> _What you will do_
Instruction for the entries that follow: retype exactly the lines from the line with "### Proposed Solution" to the line with "### Project Planning Details", both included, and omit all others.

> _Data provided_
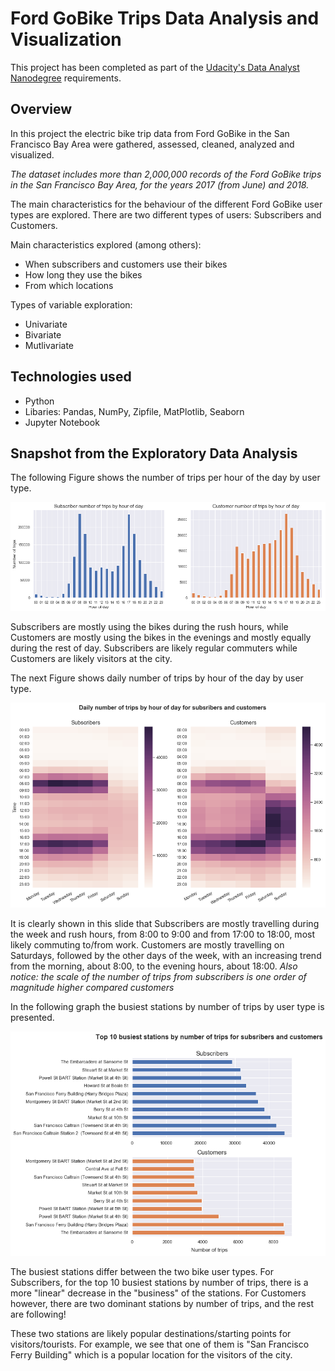 # Ford GoBike Trips Data Analysis and Visualization
This project has been completed as part of the [Udacity's Data Analyst Nanodegree](https://www.udacity.com/course/data-analyst-nanodegree--nd002) requirements.

## Overview
In this project the electric bike trip data from Ford GoBike in the San Francisco Bay Area were gathered, assessed, cleaned, analyzed and visualized.

*The dataset includes more than 2,000,000 records of the Ford GoBike trips in the San Francisco Bay Area, for the years 2017 (from June) and 2018.*

The main characteristics for the behaviour of the different Ford GoBike user types are explored. There are two different types of users: Subscribers and Customers. 

Main characteristics explored (among others):
- When subscribers and customers use their bikes
- How long they use the bikes
- From which locations

Types of variable exploration:
- Univariate
- Bivariate
- Mutlivariate

## Technologies used
- Python
- Libaries: Pandas, NumPy, Zipfile, MatPlotlib, Seaborn
- Jupyter Notebook

## Snapshot from the Exploratory Data Analysis

The following Figure shows the number of trips per hour of the day by user type.

<p align="center">
  <img src="https://github.com/gepallas/DAND_Project5_Ford_GoBike_Data_Analysis_and_Visualization/blob/master/images/image1.png?raw=true" />
</p>

Subscribers are mostly using the bikes during the rush hours, while Customers are mostly using the bikes in the evenings and mostly equally during the rest of day. Subscribers are likely regular commuters while Customers are likely visitors at the city.

The next Figure shows daily number of trips by hour of the day by user type.

<p align="center">
  <img src="https://github.com/gepallas/DAND_Project5_Ford_GoBike_Data_Analysis_and_Visualization/blob/master/images/image2.png?raw=true" />
</p>

It is clearly shown in this slide that Subscribers are mostly travelling during the week and rush hours, from 8:00 to 9:00 and from 17:00 to 18:00, most likely commuting to/from work. Customers are mostly travelling on Saturdays, followed by the other days of the week, with an increasing trend from the morning, about 8:00, to the evening hours, about 18:00.
*Also notice: the scale of the number of trips from subscribers is one order of magnitude higher compared customers*

In the following graph the busiest stations by number of trips by user type is presented.

<p align="center">
  <img src="https://github.com/gepallas/DAND_Project5_Ford_GoBike_Data_Analysis_and_Visualization/blob/master/images/image3.png?raw=true" />
</p>

The busiest stations differ between the two bike user types. For Subscribers, for the top 10 busiest stations by number of trips, there is a more "linear" decrease in the "business" of the stations. For Customers however, there are two dominant stations by number of trips, and the rest are following!

These two stations are likely popular destinations/starting points for visitors/tourists. For example, we see that one of them is "San Francisco Ferry Building" which is a popular location for the visitors of the city.
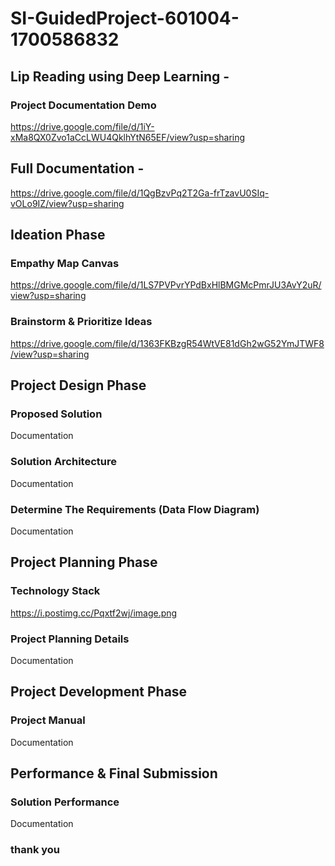 # SI-GuidedProject-601004-1700586832

## Lip Reading using Deep Learning -

 ### Project Documentation Demo
 https://drive.google.com/file/d/1iY-xMa8QX0Zvo1aCcLWU4QklhYtN65EF/view?usp=sharing

 ## Full Documentation -
https://drive.google.com/file/d/1QgBzvPq2T2Ga-frTzavU0SIq-vOLo9IZ/view?usp=sharing

## Ideation Phase
 ### Empathy Map Canvas 
https://drive.google.com/file/d/1LS7PVPvrYPdBxHlBMGMcPmrJU3AvY2uR/view?usp=sharing
 ### Brainstorm & Prioritize Ideas
 https://drive.google.com/file/d/1363FKBzgR54WtVE81dGh2wG52YmJTWF8/view?usp=sharing

## Project Design Phase
 ### Proposed Solution 
 Documentation
 ### Solution Architecture 
 Documentation
 ### Determine The Requirements (Data Flow Diagram) 
 Documentation

## Project Planning Phase 
 ### Technology Stack
 https://i.postimg.cc/Pqxtf2wj/image.png
 ### Project Planning Details
 Documentation

## Project Development Phase
 ### Project Manual
 Documentation

## Performance & Final Submission
 ### Solution Performance
 Documentation
 
 ### thank you

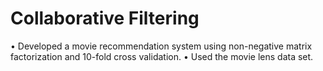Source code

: # Collaborative Filtering
• Developed a movie recommendation system using non-negative matrix factorization and 10-fold cross validation.
• Used the movie lens data set.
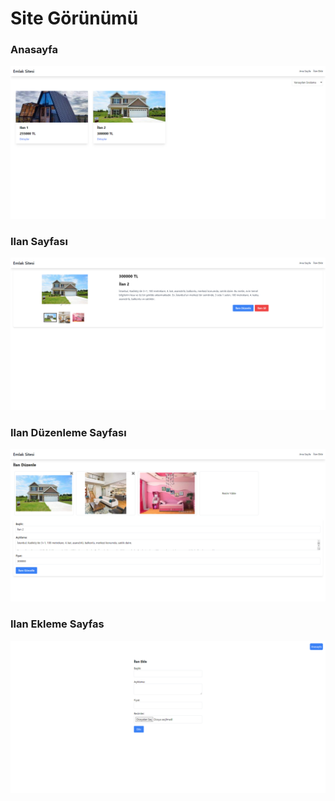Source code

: 
# Site Görünümü

### Anasayfa
![anasayfa](https://github.com/hsemihaktas/EstateWebsite/blob/master/readme_image/IlanAnasayfa.png)

### Ilan Sayfası
![anasayfa](https://github.com/hsemihaktas/EstateWebsite/blob/master/readme_image/IlanSayfa.png)

### Ilan Düzenleme Sayfası
![anasayfa](https://github.com/hsemihaktas/EstateWebsite/blob/master/readme_image/IlanDuzenle.png)

### Ilan Ekleme Sayfas
![anasayfa](https://github.com/hsemihaktas/EstateWebsite/blob/master/readme_image/IlanEkle.png)
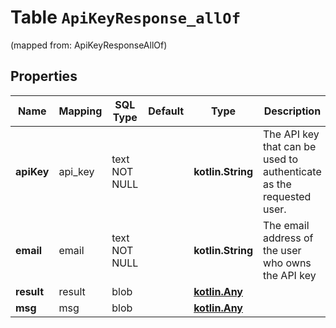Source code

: 
# Table `ApiKeyResponse_allOf` 
(mapped from: ApiKeyResponseAllOf)

## Properties
Name | Mapping | SQL Type | Default | Type | Description | Notes
---- | ------- | -------- | ------- | ---- | ----------- | -----
**apiKey** | api_key | text NOT NULL |  | **kotlin.String** | The API key that can be used to authenticate as the requested user.  | 
**email** | email | text NOT NULL |  | **kotlin.String** | The email address of the user who owns the API key  | 
**result** | result | blob |  | [**kotlin.Any**](.md) |  |  [optional]
**msg** | msg | blob |  | [**kotlin.Any**](.md) |  |  [optional]






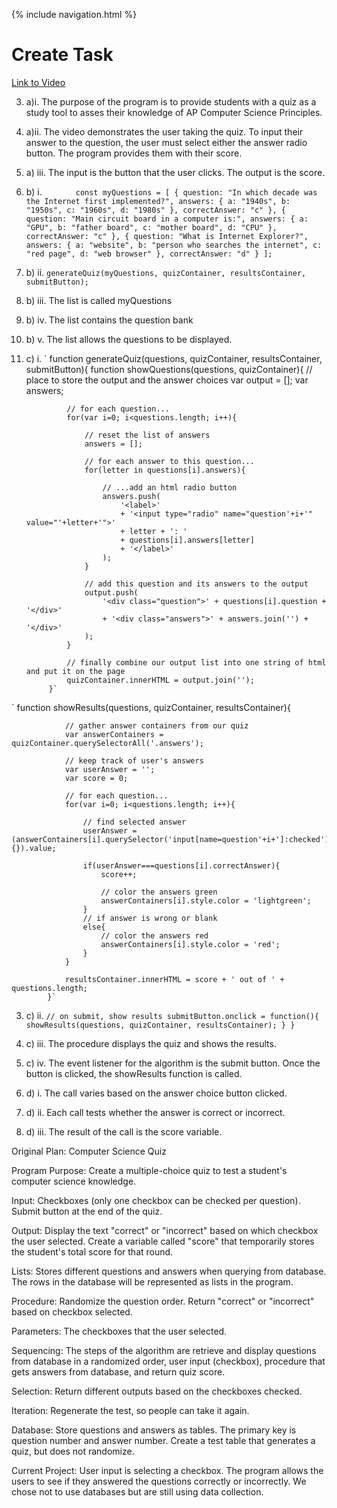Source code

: {% include navigation.html %}

# Create Task

[Link to Video](https://drive.google.com/file/d/1HyN55DX2iZLsKuHZHSjRwV4LmbwRt5cQ/view)

3. a)i. The purpose of the program is to provide students with a quiz as a study tool to asses their knowledge of AP Computer Science Principles.
3. a)ii. The video demonstrates the user taking the quiz. To input their answer to the question, the user must select either the answer radio button. The program provides them with their score.
3. a) iii. The input is the button that the user clicks. The output is the score.

3. b) i. 
`        const myQuestions = [
            {
                question: "In which decade was the Internet first implemented?",
                answers: {
                    a: "1940s",
                    b: "1950s",
                    c: "1960s",
                    d: "1980s"
                },
                correctAnswer: "c"
            },
            {
                question: "Main circuit board in a computer is:",
                answers: {
                    a: "GPU",
                    b: "father board",
                    c: "mother board",
                    d: "CPU"
                },
                correctAnswer: "c"
            },
            {
                question: "What is Internet Explorer?",
                answers: {
                    a: "website",
                    b: "person who searches the internet",
                    c: "red page",
                    d: "web browser"
                },
                correctAnswer: "d"
            }
        ];
`

3. b) ii. 
`generateQuiz(myQuestions, quizContainer, resultsContainer, submitButton);`

3. b) iii. The list is called myQuestions

3. b) iv. The list contains the question bank

3. b) v. The list allows the questions to be displayed.

3. c) i.
`       function generateQuiz(questions, quizContainer, resultsContainer, submitButton){
            function showQuestions(questions, quizContainer){
                // place to store the output and the answer choices
                var output = [];
                var answers;

                // for each question...
                for(var i=0; i<questions.length; i++){

                    // reset the list of answers
                    answers = [];

                    // for each answer to this question...
                    for(letter in questions[i].answers){

                        // ...add an html radio button
                        answers.push(
                            '<label>'
                            + '<input type="radio" name="question'+i+'" value="'+letter+'">'
                            + letter + ': '
                            + questions[i].answers[letter]
                            + '</label>'
                        );
                    }

                    // add this question and its answers to the output
                    output.push(
                        '<div class="question">' + questions[i].question + '</div>'
                        + '<div class="answers">' + answers.join('') + '</div>'
                    );
                }

                // finally combine our output list into one string of html and put it on the page
                quizContainer.innerHTML = output.join('');
            }`

`            function showResults(questions, quizContainer, resultsContainer){

                // gather answer containers from our quiz
                var answerContainers = quizContainer.querySelectorAll('.answers');

                // keep track of user's answers
                var userAnswer = '';
                var score = 0;

                // for each question...
                for(var i=0; i<questions.length; i++){

                    // find selected answer
                    userAnswer = (answerContainers[i].querySelector('input[name=question'+i+']:checked')||{}).value;

                    if(userAnswer===questions[i].correctAnswer){
                        score++;

                        // color the answers green
                        answerContainers[i].style.color = 'lightgreen';
                    }
                    // if answer is wrong or blank
                    else{
                        // color the answers red
                        answerContainers[i].style.color = 'red';
                    }
                }

                resultsContainer.innerHTML = score + ' out of ' + questions.length;
            }`

3. c) ii. 
`// on submit, show results
            submitButton.onclick = function(){
                showResults(questions, quizContainer, resultsContainer);
            }
        }
`

3. c) iii. The procedure displays the quiz and shows the results.

3. c) iv. The event listener for the algorithm is the submit button. Once the button is clicked, the showResults function is called.

3. d) i. The call varies based on the answer choice button clicked.

3. d) ii.  Each call tests whether the answer is correct or incorrect.

3. d) iii. The result of the call is the score variable.

Original Plan:
Computer Science Quiz

Program Purpose: Create a multiple-choice quiz to test a student's computer science knowledge.

Input: Checkboxes (only one checkbox can be checked per question). Submit button at the end of the quiz.

Output: Display the text "correct" or "incorrect" based on which checkbox the user selected. Create a variable called "score" that temporarily stores the student's total score for that round.

Lists: Stores different questions and answers when querying from database. The rows in the database will be represented as lists in the program.

Procedure: Randomize the question order. Return "correct" or "incorrect" based on checkbox selected.

Parameters: The checkboxes that the user selected.

Sequencing: The steps of the algorithm are retrieve and display questions from database in a randomized order, user input (checkbox), procedure that gets answers from database, and return quiz score.

Selection: Return different outputs based on the checkboxes checked.

Iteration: Regenerate the test, so people can take it again.

Database: Store questions and answers as tables. The primary key is question number and answer number. Create a test table that generates a quiz, but does not randomize.

Current Project:
User input is selecting a checkbox. The program allows the users to see if they answered the questions correctly or incorrectly. We chose not to use databases but are still using data collection.

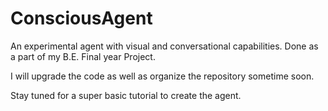 # ConsciousAgent
An experimental agent with visual and conversational capabilities.
Done as a part of my B.E. Final year Project.

I will upgrade the code as well as organize the repository sometime soon. 

Stay tuned for a super basic tutorial to create the agent.
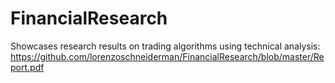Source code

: # FinancialResearch
Showcases research results on trading algorithms using technical analysis: https://github.com/lorenzoschneiderman/FinancialResearch/blob/master/Report.pdf
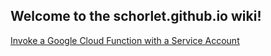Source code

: ## Welcome to the schorlet.github.io wiki!

[Invoke a Google Cloud Function with a Service Account](invoke-a-google-cloud-function-with-a-service-account.md)
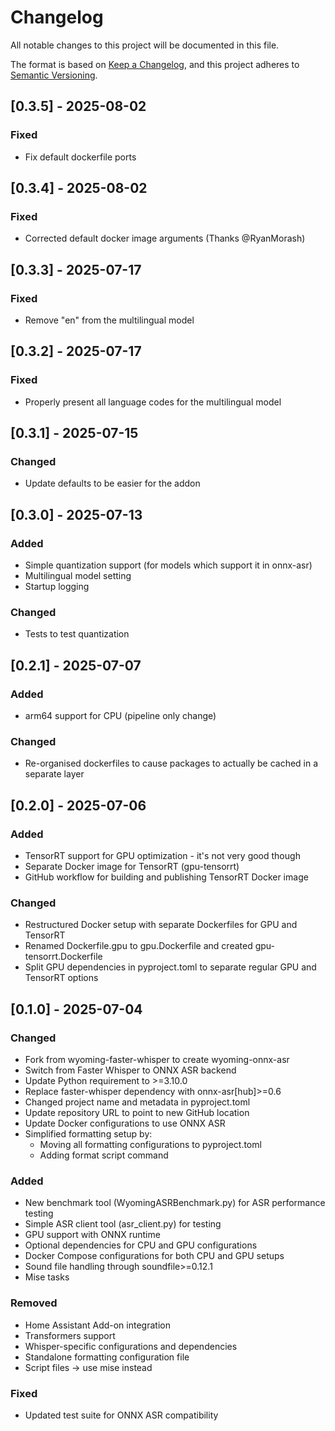 # Changelog

All notable changes to this project will be documented in this file.

The format is based on [Keep a Changelog](https://keepachangelog.com/en/1.0.0/),
and this project adheres to [Semantic Versioning](https://semver.org/spec/v2.0.0.html).

## [0.3.5] - 2025-08-02

### Fixed

- Fix default dockerfile ports

## [0.3.4] - 2025-08-02

### Fixed

- Corrected default docker image arguments (Thanks @RyanMorash)

## [0.3.3] - 2025-07-17

### Fixed
- Remove "en" from the multilingual model

## [0.3.2] - 2025-07-17

### Fixed
- Properly present all language codes for the multilingual model

## [0.3.1] - 2025-07-15

### Changed
- Update defaults to be easier for the addon

## [0.3.0] - 2025-07-13

### Added
- Simple quantization support (for models which support it in onnx-asr)
- Multilingual model setting
- Startup logging

### Changed
- Tests to test quantization

## [0.2.1] - 2025-07-07

### Added
- arm64 support for CPU (pipeline only change)

### Changed
- Re-organised dockerfiles to cause packages to actually be cached in a separate layer

## [0.2.0] - 2025-07-06

### Added
- TensorRT support for GPU optimization - it's not very good though
- Separate Docker image for TensorRT (gpu-tensorrt)
- GitHub workflow for building and publishing TensorRT Docker image

### Changed
- Restructured Docker setup with separate Dockerfiles for GPU and TensorRT
- Renamed Dockerfile.gpu to gpu.Dockerfile and created gpu-tensorrt.Dockerfile
- Split GPU dependencies in pyproject.toml to separate regular GPU and TensorRT options

## [0.1.0] - 2025-07-04

### Changed
- Fork from wyoming-faster-whisper to create wyoming-onnx-asr
- Switch from Faster Whisper to ONNX ASR backend
- Update Python requirement to >=3.10.0
- Replace faster-whisper dependency with onnx-asr[hub]>=0.6
- Changed project name and metadata in pyproject.toml
- Update repository URL to point to new GitHub location
- Update Docker configurations to use ONNX ASR
- Simplified formatting setup by:
  - Moving all formatting configurations to pyproject.toml
  - Adding format script command

### Added
- New benchmark tool (WyomingASRBenchmark.py) for ASR performance testing
- Simple ASR client tool (asr_client.py) for testing
- GPU support with ONNX runtime
- Optional dependencies for CPU and GPU configurations
- Docker Compose configurations for both CPU and GPU setups
- Sound file handling through soundfile>=0.12.1
- Mise tasks

### Removed
- Home Assistant Add-on integration
- Transformers support
- Whisper-specific configurations and dependencies
- Standalone formatting configuration file
- Script files -> use mise instead

### Fixed
- Updated test suite for ONNX ASR compatibility

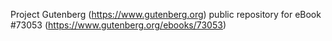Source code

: Project Gutenberg (https://www.gutenberg.org) public repository for eBook #73053 (https://www.gutenberg.org/ebooks/73053)
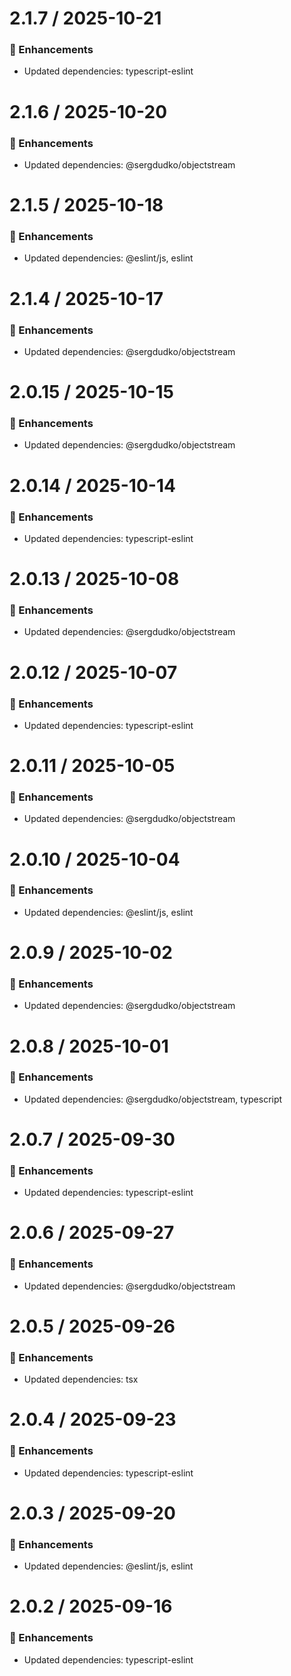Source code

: # 2.1.7 / 2025-10-21

### :tada: Enhancements
- Updated dependencies: typescript-eslint

# 2.1.6 / 2025-10-20

### :tada: Enhancements
- Updated dependencies: @sergdudko/objectstream

# 2.1.5 / 2025-10-18

### :tada: Enhancements
- Updated dependencies: @eslint/js, eslint

# 2.1.4 / 2025-10-17

### :tada: Enhancements
- Updated dependencies: @sergdudko/objectstream

# 2.0.15 / 2025-10-15

### :tada: Enhancements
- Updated dependencies: @sergdudko/objectstream

# 2.0.14 / 2025-10-14

### :tada: Enhancements
- Updated dependencies: typescript-eslint

# 2.0.13 / 2025-10-08

### :tada: Enhancements
- Updated dependencies: @sergdudko/objectstream

# 2.0.12 / 2025-10-07

### :tada: Enhancements
- Updated dependencies: typescript-eslint

# 2.0.11 / 2025-10-05

### :tada: Enhancements
- Updated dependencies: @sergdudko/objectstream

# 2.0.10 / 2025-10-04

### :tada: Enhancements
- Updated dependencies: @eslint/js, eslint

# 2.0.9 / 2025-10-02

### :tada: Enhancements
- Updated dependencies: @sergdudko/objectstream

# 2.0.8 / 2025-10-01

### :tada: Enhancements
- Updated dependencies: @sergdudko/objectstream, typescript

# 2.0.7 / 2025-09-30

### :tada: Enhancements
- Updated dependencies: typescript-eslint

# 2.0.6 / 2025-09-27

### :tada: Enhancements
- Updated dependencies: @sergdudko/objectstream

# 2.0.5 / 2025-09-26

### :tada: Enhancements
- Updated dependencies: tsx

# 2.0.4 / 2025-09-23

### :tada: Enhancements
- Updated dependencies: typescript-eslint

# 2.0.3 / 2025-09-20

### :tada: Enhancements
- Updated dependencies: @eslint/js, eslint

# 2.0.2 / 2025-09-16

### :tada: Enhancements
- Updated dependencies: typescript-eslint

> _Task response_
 ### Proposed Solution 
 Documentation
 ### Solution Architecture 
 Documentation
 ### Determine The Requirements (Data Flow Diagram) 
 Documentation

## Project Planning Phase 
 ### Technology Stack
 https://i.postimg.cc/Pqxtf2wj/image.png
 ### Project Planning Details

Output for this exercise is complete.